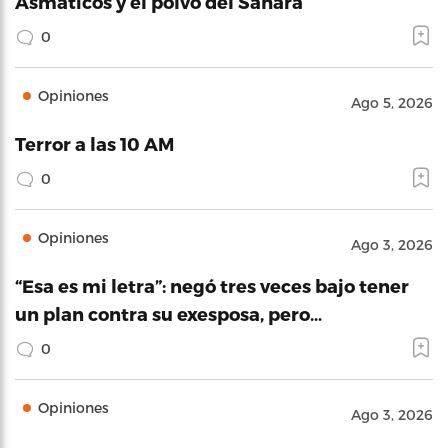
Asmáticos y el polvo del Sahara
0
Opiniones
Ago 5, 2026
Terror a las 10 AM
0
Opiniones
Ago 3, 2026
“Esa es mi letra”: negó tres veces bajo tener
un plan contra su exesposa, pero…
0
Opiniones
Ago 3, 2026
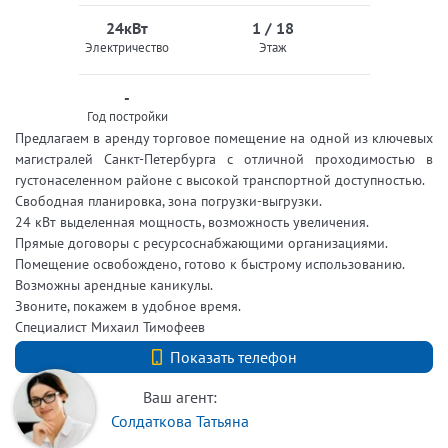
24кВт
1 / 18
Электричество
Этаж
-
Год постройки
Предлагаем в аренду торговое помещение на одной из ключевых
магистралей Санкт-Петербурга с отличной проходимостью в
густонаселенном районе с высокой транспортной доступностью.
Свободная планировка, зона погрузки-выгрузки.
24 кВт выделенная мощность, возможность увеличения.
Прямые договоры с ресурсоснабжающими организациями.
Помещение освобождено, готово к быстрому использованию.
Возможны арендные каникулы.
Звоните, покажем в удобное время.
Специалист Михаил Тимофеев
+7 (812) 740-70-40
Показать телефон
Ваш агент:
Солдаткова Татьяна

★ ★ ★ ★ ★

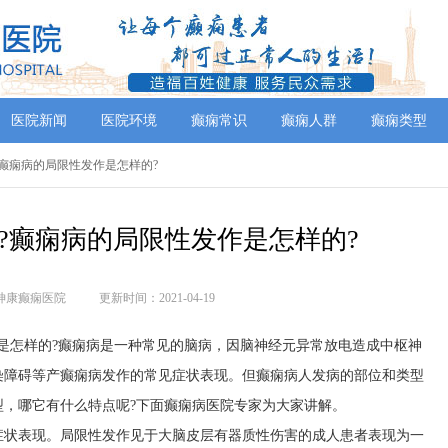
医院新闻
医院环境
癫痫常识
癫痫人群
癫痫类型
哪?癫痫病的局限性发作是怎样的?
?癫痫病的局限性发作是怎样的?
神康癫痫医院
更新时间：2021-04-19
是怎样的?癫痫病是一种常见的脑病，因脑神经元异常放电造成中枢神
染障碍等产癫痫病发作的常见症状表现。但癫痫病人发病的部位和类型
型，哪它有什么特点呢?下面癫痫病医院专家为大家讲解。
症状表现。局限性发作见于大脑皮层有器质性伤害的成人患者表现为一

★ ★ ★ ★ ★

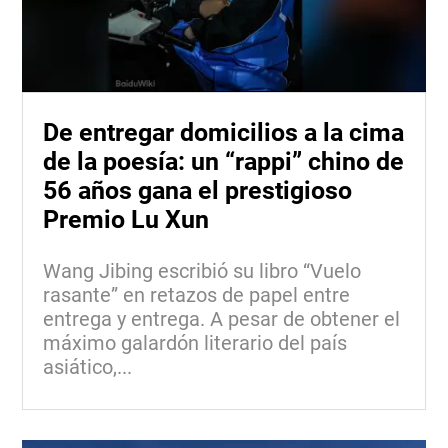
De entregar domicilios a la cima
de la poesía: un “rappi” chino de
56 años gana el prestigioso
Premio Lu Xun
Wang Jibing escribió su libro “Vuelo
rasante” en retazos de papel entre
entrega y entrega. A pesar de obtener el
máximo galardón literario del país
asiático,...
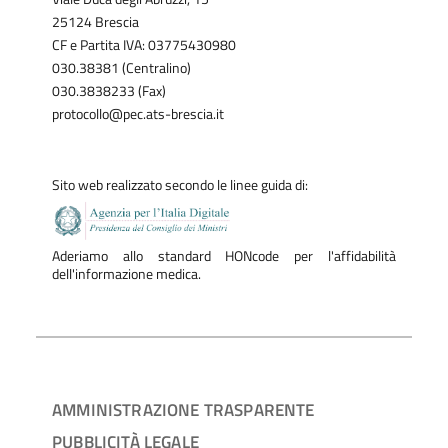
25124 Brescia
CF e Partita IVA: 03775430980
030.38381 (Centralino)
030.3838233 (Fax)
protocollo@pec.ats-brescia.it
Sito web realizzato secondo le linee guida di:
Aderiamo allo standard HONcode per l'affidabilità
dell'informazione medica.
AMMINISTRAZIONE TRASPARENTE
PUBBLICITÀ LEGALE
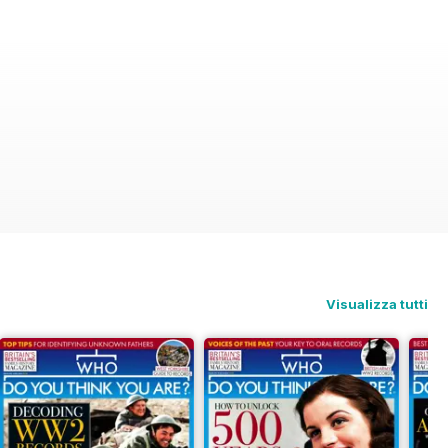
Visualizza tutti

★ ★ ★ ★ ★

Problem:
Reproduce the lines from the one containing "25124 Brescia" up to and including the one containing "Visualizza tutti", replacing "Centralino" with "Switchboard" and changing nothing else. Leave the pictures out of your answer.

Finished exercise:
25124 Brescia
CF e Partita IVA: 03775430980
030.38381 (Switchboard)
030.3838233 (Fax)
protocollo@pec.ats-brescia.it
Sito web realizzato secondo le linee guida di:
Aderiamo allo standard HONcode per l'affidabilità
dell'informazione medica.
AMMINISTRAZIONE TRASPARENTE
PUBBLICITÀ LEGALE
Visualizza tutti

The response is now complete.